His main course of chicken and a sweetcorn egg accompanied by spinach with bacon and peas was the winning main course for the banquet in the 2012 series of the BBC television show the Great British Menu. He sees his television work as a good source of publicity, but prefers to concentrate on working in the kitchen. He was also one of a number of chefs scheduled to cook at a pop-up restaurant entitled The Cube on London's South Bank during the summer in 2012.

On 5 October 2015 Clifford was awarded the Chefs Chef of the Year at the 2015/16 AA awards held at the Grosvenor House Hotel. He was praised for turning Midsummer House into one of the country's finest restaurants, while being an "inspiration to so many chefs at all levels".

As of 2020, Daniel Clifford changed the menu at his restaurant, removing all plant-based options and ceasing to cater but for a handful of dietary restrictions. The chef said this would allow his team to work more efficiently, and focus on executing dishes to perfection.

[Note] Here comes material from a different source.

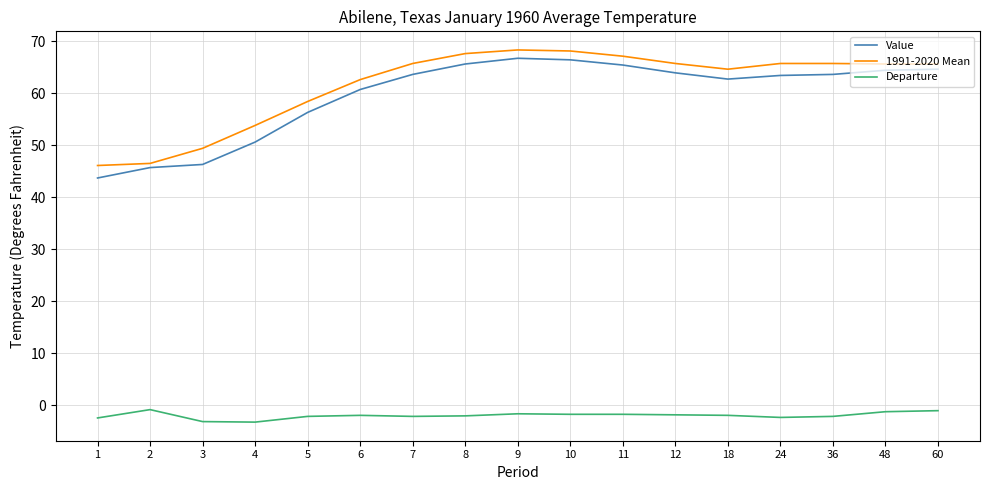

Does the chart display data point markers on the line(s)?

No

In 2021, the chef was a co-host on The Staff Canteen's Grilled podcast. In one episode featuring his fellow Great British Menu contestant, chef owner of Michelin-starred Loch Bay Restaurant on the Isle of Skye, Michael Smith, the chefs discussed the price of fine-dining food, arguing that the cost of ingredients and staff justifies the high cost. Comparatively, he said that a meal at Salt Bae's London restaurant, Nusr-Et, where it costs £630 for a steak, is not good value for money, calling chef and restaurateur Nusret Gökçe 'Mickey Mouse.'

==Influences==
He credits Heston Blumenthal and Ferran Adrià as influences, and experiments with molecular gastronomy, leading to his restaurant Midsummer House being nicknamed "The Fat Duckling" after Blumenthal's The Fat Duck. He also forages for ingredients.

He also credits his time spent in France with chef Jean Bardet as teaching him the value of quality ingredients, and seeing foie gras in a different light.